- Texte du document -
L’article 3 réduit le taux de retenue à la source sur les intérêts de 20 % à 12 %, soit à un niveau plus conforme au modèle de convention de l’OCDE, qui le fixe à 10 %.
Enfin, l’article 4 diminue les taux de retenue à la source en matière de redevances, tout en opérant une différenciation des plafonds applicables en fonction des catégories de revenus. Le taux de retenue à la source passe donc de 18 %, toutes catégories de redevances confondues, à 3 % s’agissant des redevances versées pour l’usage ou la concession de l’usage d’informations internationales, à 5 % pour les redevances versées pour l’usage ou la concession de l’usage d’un droit d’auteur sur des œuvres littéraires, artistiques ou scientifiques et à 10 % dans tous les autres cas.

- Activité 1 -
Reformulez sous forme de liste le paragraphe du texte sur les retenues à la source qui commence par « Enfin, l'article 4 », en conservant ses faits principaux.
- Activité 2 -
Reproduisez sans rien changer tout le passage du texte sur les retenues à la source, depuis « L’article 3 réduit » jusqu'à « les autres cas. ».

- Données extraites -
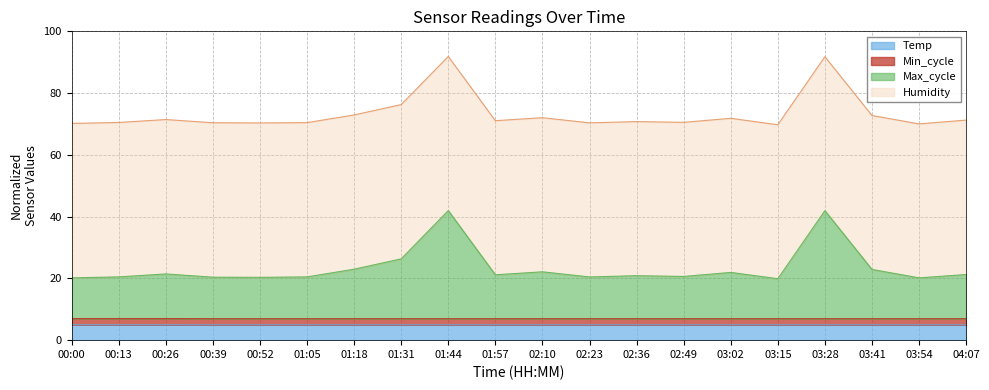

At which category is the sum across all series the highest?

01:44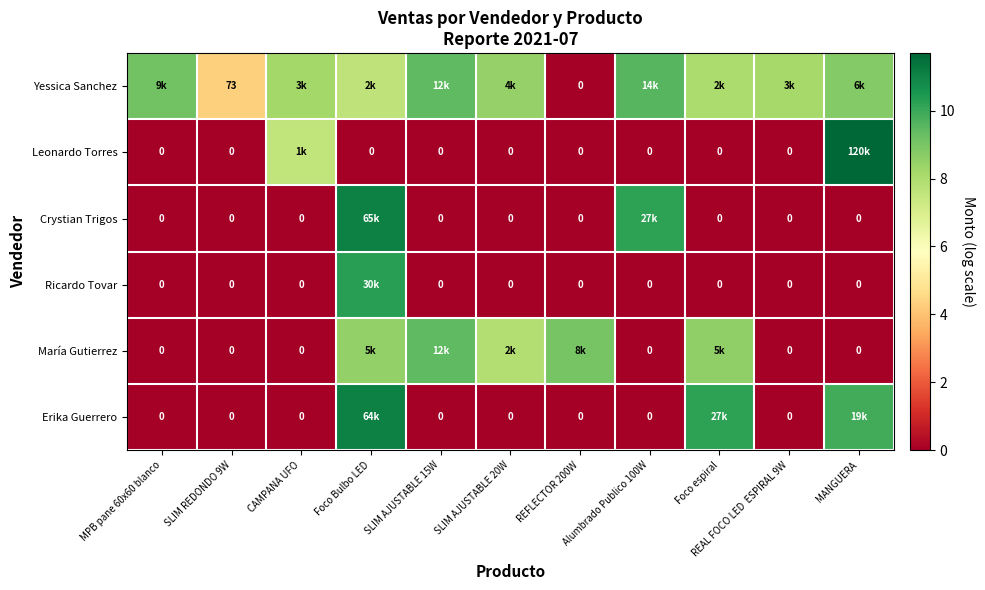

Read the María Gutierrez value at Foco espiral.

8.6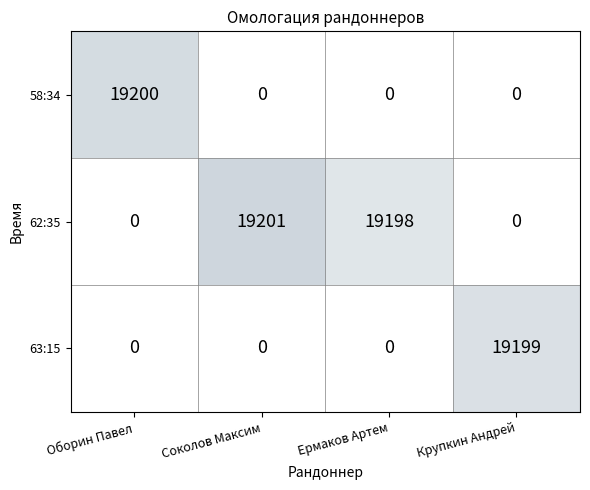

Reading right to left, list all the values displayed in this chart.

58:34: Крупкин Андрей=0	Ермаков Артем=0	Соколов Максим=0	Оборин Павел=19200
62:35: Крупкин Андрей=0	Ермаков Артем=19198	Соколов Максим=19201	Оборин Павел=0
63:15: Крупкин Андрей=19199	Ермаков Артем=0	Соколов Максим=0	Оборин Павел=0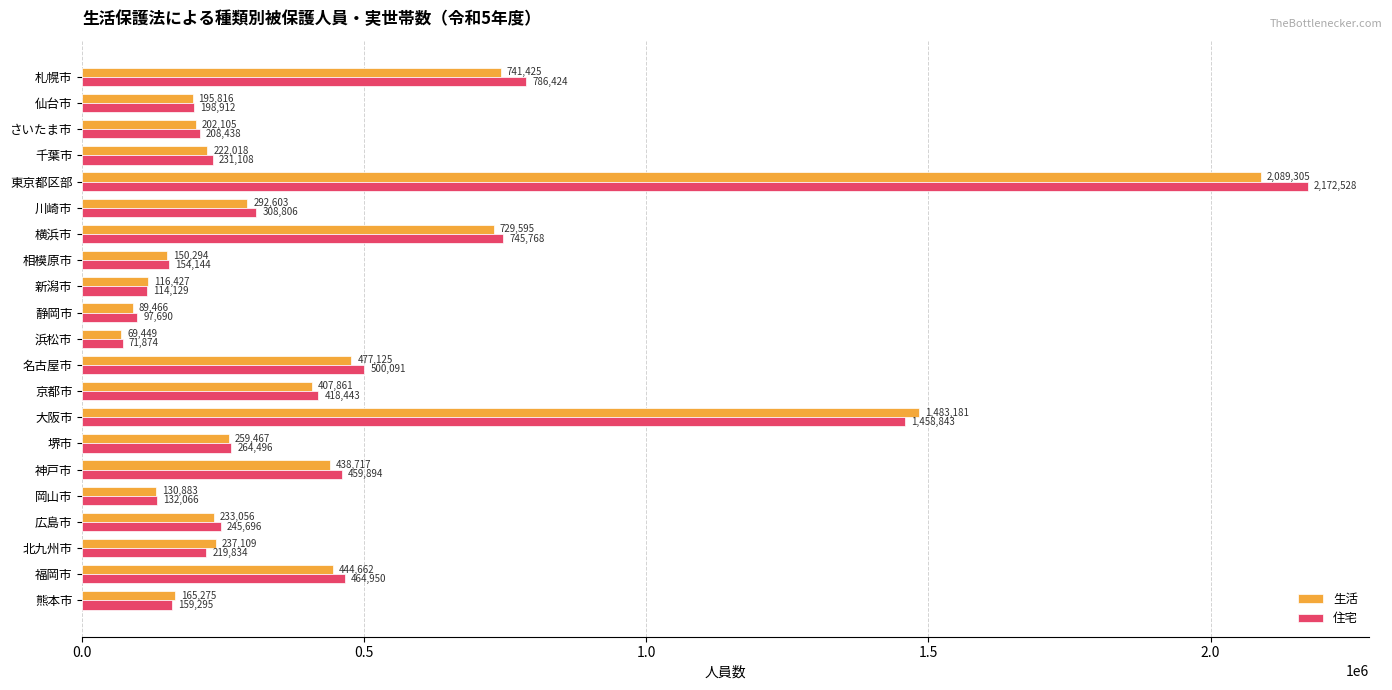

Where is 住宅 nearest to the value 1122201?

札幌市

- Réponse rédigée 1 -
- L'article 4 diminue les taux de retenue à la source sur les redevances.
- Il différencie les plafonds selon les catégories de revenus.
- Le taux était de 18 % pour toutes les catégories de redevances.
- Il passe à 3 % pour l'usage ou la concession de l'usage d'informations internationales.
- Il passe à 5 % pour l'usage ou la concession de l'usage d'un droit d'auteur sur des œuvres littéraires, artistiques ou scientifiques.
- Il passe à 10 % dans tous les autres cas.

- Réponse rédigée 2 -
L’article 3 réduit le taux de retenue à la source sur les intérêts de 20 % à 12 %, soit à un niveau plus conforme au modèle de convention de l’OCDE, qui le fixe à 10 %.
Enfin, l’article 4 diminue les taux de retenue à la source en matière de redevances, tout en opérant une différenciation des plafonds applicables en fonction des catégories de revenus. Le taux de retenue à la source passe donc de 18 %, toutes catégories de redevances confondues, à 3 % s’agissant des redevances versées pour l’usage ou la concession de l’usage d’informations internationales, à 5 % pour les redevances versées pour l’usage ou la concession de l’usage d’un droit d’auteur sur des œuvres littéraires, artistiques ou scientifiques et à 10 % dans tous les autres cas.